RIO (AG) – Nesta semana, cientistas alemães anunciaram o sétimo caso de uma cura provável do HIV. Assim como nos relatos anteriores, o paciente, um homem de 60 anos, precisou passar por um transplante de medula óssea para tratar uma leucemia, e o doador escolhido tinha uma mutação genética que o tornava resistente ao vírus.
Os procedimentos não são uma alternativa que será oferecida a todos que vivem com HIV em larga escala, já que o transplante tem uma série de riscos, nem sempre funciona e há um número escasso de doadores, especialmente que carreguem essa alteração específica no DNA. Mas pesquisadores ressaltaram que há uma diferença no novo caso que pode impulsionar novos tratamentos em busca de uma cura global.
A mutação genética buscada entre os doadores é chamada de CCR5 delta 32/delta 32. Ela faz com que a pessoa não produza uma proteína chamada CCR5. Isso porque ela é um receptor que fica na superfície das células T CD4 do sistema imunológico, principais alvos do HIV, e atua como uma espécie de fechadura, por onde o vírus entra.
Por isso, naqueles com a mutação, e consequentemente sem o receptor, as células se tornam resistentes à infecção, interrompendo a replicação do HIV no organismo e eventualmente o eliminando por completo.

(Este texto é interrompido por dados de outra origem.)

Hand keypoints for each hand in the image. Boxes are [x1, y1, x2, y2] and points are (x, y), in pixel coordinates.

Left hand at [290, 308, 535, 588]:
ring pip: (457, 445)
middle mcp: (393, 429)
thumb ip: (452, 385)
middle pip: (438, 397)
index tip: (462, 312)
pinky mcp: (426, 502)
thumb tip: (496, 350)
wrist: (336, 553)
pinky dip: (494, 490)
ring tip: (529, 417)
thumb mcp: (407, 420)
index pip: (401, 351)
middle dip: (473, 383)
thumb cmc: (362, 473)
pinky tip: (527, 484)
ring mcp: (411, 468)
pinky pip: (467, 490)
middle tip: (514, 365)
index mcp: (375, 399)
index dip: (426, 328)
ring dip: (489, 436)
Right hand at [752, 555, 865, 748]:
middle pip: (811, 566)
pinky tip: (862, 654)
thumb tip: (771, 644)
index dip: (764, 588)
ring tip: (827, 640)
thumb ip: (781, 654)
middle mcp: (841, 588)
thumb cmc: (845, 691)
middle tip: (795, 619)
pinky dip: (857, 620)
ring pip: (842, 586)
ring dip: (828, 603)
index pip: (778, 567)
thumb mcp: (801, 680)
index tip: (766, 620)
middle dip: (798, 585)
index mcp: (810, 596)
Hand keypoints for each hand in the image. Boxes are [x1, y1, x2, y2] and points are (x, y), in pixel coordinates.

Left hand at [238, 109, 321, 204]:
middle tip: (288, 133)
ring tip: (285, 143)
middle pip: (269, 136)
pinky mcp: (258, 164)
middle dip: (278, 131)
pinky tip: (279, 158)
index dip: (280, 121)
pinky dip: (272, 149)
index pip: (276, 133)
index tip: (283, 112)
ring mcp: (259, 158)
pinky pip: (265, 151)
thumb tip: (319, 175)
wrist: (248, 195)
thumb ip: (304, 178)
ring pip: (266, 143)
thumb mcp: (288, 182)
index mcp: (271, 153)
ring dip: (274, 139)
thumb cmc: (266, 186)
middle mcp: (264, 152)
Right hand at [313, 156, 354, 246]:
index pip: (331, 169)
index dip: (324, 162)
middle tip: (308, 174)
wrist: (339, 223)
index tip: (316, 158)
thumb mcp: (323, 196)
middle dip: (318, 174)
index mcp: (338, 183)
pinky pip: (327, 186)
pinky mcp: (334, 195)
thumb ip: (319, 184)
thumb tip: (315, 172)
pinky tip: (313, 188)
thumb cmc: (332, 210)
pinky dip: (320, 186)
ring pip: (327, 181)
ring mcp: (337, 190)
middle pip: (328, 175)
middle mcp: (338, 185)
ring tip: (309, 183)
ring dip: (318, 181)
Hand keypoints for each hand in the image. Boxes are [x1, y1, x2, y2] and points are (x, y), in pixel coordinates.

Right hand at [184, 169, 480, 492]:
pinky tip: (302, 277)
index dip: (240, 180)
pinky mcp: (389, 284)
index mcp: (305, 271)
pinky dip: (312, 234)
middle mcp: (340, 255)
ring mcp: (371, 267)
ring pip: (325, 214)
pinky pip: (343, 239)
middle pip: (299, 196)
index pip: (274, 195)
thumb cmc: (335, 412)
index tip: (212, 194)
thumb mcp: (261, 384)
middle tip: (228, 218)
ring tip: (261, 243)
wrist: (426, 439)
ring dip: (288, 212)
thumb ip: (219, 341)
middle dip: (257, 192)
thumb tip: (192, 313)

No entanto, os pacientes anteriores que alcançaram a remissão receberam a medula óssea de doadores que herdaram duas cópias desse gene mutante, uma de cada um dos pais, o que as tornava “praticamente imunes” ao HIV. Já no caso mais recente, o doador havia herdado apenas uma cópia do gene mutante, algo mais comum de se encontrar na população – menos de 1% tem as duas.
“Não conseguimos encontrar um doador de células-tronco correspondente que fosse imune ao HIV, mas conseguimos encontrar uma cujas células têm duas versões do receptor CCR5: a normal e, em seguida, uma extra, mutada”, explicou Olaf Penack, médico do hospital Charité, em Berlim, que cuidou do paciente, em nota.

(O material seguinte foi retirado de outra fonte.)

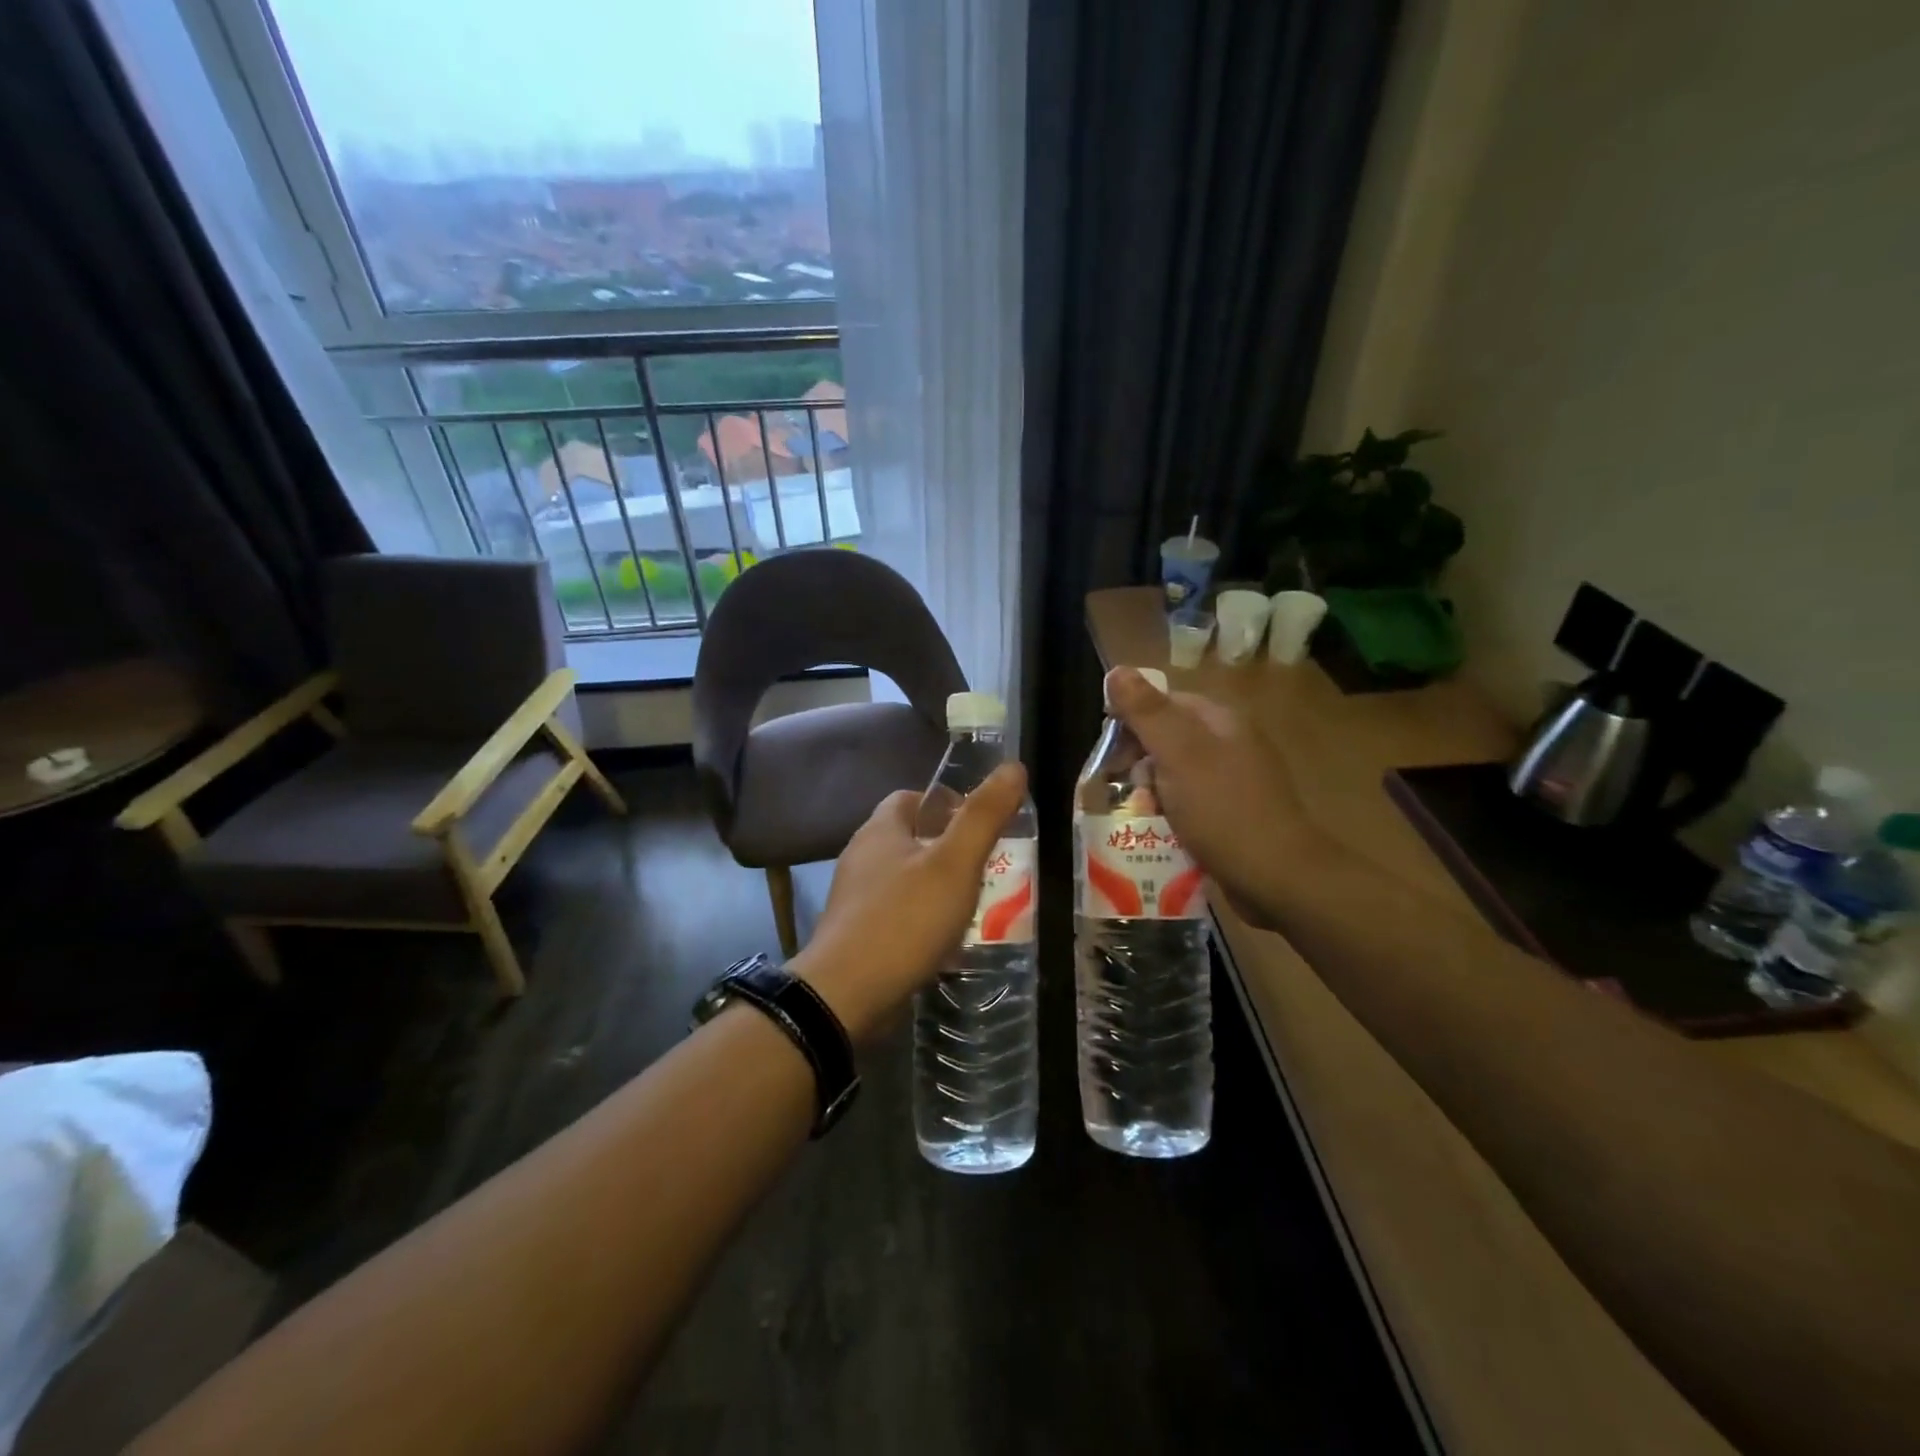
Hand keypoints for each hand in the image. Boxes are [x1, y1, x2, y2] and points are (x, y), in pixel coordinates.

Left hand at [791, 763, 1028, 1043]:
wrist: (847, 994)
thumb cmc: (905, 919)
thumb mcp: (955, 863)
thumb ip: (984, 815)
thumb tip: (1014, 766)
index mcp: (880, 830)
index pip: (912, 797)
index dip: (947, 803)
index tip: (980, 824)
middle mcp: (862, 857)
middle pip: (911, 839)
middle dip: (949, 849)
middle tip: (988, 868)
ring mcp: (855, 898)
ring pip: (905, 879)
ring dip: (938, 888)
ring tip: (975, 906)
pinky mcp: (856, 934)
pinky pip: (897, 915)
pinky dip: (923, 920)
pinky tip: (946, 941)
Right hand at [1104, 667, 1318, 929]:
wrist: (1277, 878)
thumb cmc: (1224, 809)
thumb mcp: (1179, 754)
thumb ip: (1146, 712)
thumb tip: (1116, 670)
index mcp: (1220, 721)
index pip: (1163, 703)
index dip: (1130, 721)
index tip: (1107, 753)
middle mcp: (1227, 746)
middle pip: (1165, 741)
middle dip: (1137, 764)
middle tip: (1127, 791)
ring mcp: (1230, 784)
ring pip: (1171, 777)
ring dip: (1149, 795)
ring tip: (1138, 817)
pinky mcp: (1228, 818)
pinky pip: (1185, 807)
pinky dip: (1167, 817)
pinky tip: (1157, 834)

Ainda assim, o novo paciente também atingiu um quadro de eliminação do vírus, o que para Sharon Lewin, presidente da Sociedade Internacional de AIDS, é algo animador. Em comunicado, ela diz que é “promissor para futuras estratégias de cura do HIV baseadas em terapia genética, pois sugere que não precisamos eliminar cada parte do CCR5 para obter a remissão”.
Cientistas têm, por exemplo, buscado desenvolver novas estratégias que utilizam a técnica chamada de CRISPR, uma espécie de “tesoura” que consegue fazer cortes no material genético, justamente para remover o gene que produz o CCR5 das células de pessoas que vivem com HIV.
Nesse contexto de busca por novas formas de eliminar o vírus, Christian Gaebler, do departamento de Doenças Infecciosas e Medicina de Cuidados Críticos do Charité, comemora o novo caso, que classifica como “extremamente surpreendente”:
“Isso significa que o fato de o vírus ter sido curado aparentemente não é atribuível somente ao receptor genético CCR5 do doador, mas sim ao fato de que suas células imunes transplantadas eliminaram todas as células infectadas pelo HIV do paciente”.
A principal dificuldade em encontrar uma terapia que elimine a infecção pelo HIV por completo é devido a algo chamado de persistência viral, que impede os medicamentos atuais de destruírem todas as partes do vírus que circulam pelo organismo. Isso porque ele permanece em estado de dormência em alguns reservatórios, e a medicação atua somente sobre o vírus ativo. Com isso, toda vez que se interrompe o tratamento, os que estão adormecidos eventualmente voltam a se replicar.
O sétimo caso relatado de cura, que prefere permanecer anônimo, foi apelidado de “novo paciente de Berlim”, uma referência ao primeiro “paciente de Berlim”, Timothy Ray Brown, a primeira pessoa a ser declarada curada do HIV em 2008. Timothy morreu de câncer em 2020.
O novo paciente foi diagnosticado com o HIV em 2009. Em 2015, descobriu um quadro de leucemia mieloide aguda (LMA), a forma mais agressiva do câncer, e precisou receber um transplante de medula.
No final de 2018, o homem interrompeu o tratamento antirretroviral. Até agora, quase seis anos depois, o vírus não voltou a ser detectado no seu organismo.